*** Supplied material Section Begins ***

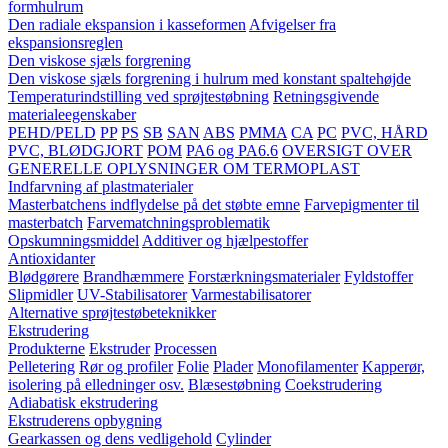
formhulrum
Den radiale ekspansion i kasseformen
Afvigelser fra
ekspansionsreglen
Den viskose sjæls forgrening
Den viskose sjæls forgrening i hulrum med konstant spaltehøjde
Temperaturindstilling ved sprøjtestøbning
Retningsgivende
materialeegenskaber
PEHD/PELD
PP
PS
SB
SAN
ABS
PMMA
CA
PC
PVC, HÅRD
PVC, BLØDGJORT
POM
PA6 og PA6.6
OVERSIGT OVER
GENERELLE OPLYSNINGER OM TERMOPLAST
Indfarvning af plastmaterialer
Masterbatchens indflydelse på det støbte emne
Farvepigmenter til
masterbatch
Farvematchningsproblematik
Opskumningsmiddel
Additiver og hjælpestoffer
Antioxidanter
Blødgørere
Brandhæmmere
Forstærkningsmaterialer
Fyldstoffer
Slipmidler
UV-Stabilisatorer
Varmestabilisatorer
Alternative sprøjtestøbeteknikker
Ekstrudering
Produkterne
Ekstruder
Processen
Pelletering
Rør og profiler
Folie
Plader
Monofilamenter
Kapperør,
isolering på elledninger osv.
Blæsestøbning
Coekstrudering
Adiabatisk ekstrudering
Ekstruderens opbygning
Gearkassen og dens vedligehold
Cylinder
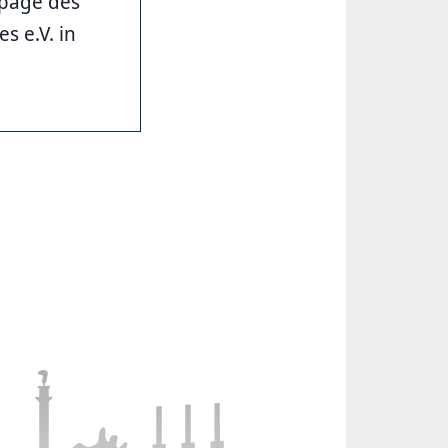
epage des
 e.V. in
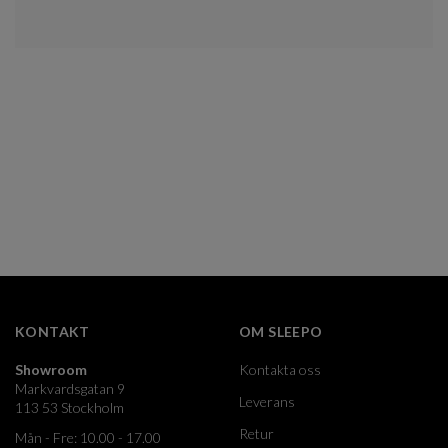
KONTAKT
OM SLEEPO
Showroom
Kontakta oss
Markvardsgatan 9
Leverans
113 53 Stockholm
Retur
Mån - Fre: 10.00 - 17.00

*** Supplied material Section Ends ***

To do ::
Copy out the text read from each of the records above, line for line, with every spelling and line break unchanged. Leave the pictures out of your answer.

Written solution ::
formhulrum
Den radiale ekspansion i kasseformen
Afvigelser fra
ekspansionsreglen
Den viskose sjæls forgrening
Den viskose sjæls forgrening i hulrum med konstant spaltehøjde
Temperaturindstilling ved sprøjtestøbning
Retningsgivende
materialeegenskaber
PEHD/PELD
PP
PS
SB
SAN
ABS
PMMA
CA
PC
PVC, HÅRD
PVC, BLØDGJORT
POM
PA6 og PA6.6
OVERSIGT OVER
GENERELLE OPLYSNINGER OM TERMOPLAST
Indfarvning af plastmaterialer
Masterbatchens indflydelse på det støbte emne
Farvepigmenter til
masterbatch
Farvematchningsproblematik
Opskumningsmiddel
Additiver og hjælpestoffer
Antioxidanter
Blødgørere
Brandhæmmere
Forstærkningsmaterialer
Fyldstoffer
Slipmidler
UV-Stabilisatorer
Varmestabilisatorer
Alternative sprøjtestøbeteknikker
Ekstrudering
Produkterne
Ekstruder
Processen
Pelletering
Rør og profiler
Folie
Plader
Monofilamenter
Kapperør,
isolering på elledninger osv.
Blæsestøbning
Coekstrudering
Adiabatisk ekstrudering
Ekstruderens opbygning
Gearkassen og dens vedligehold
Cylinder
epage des
 e.V. in
KONTAKT
OM SLEEPO
Showroom
Kontakta oss
Markvardsgatan 9
Leverans
113 53 Stockholm
Retur
Mån - Fre: 10.00 - 17.00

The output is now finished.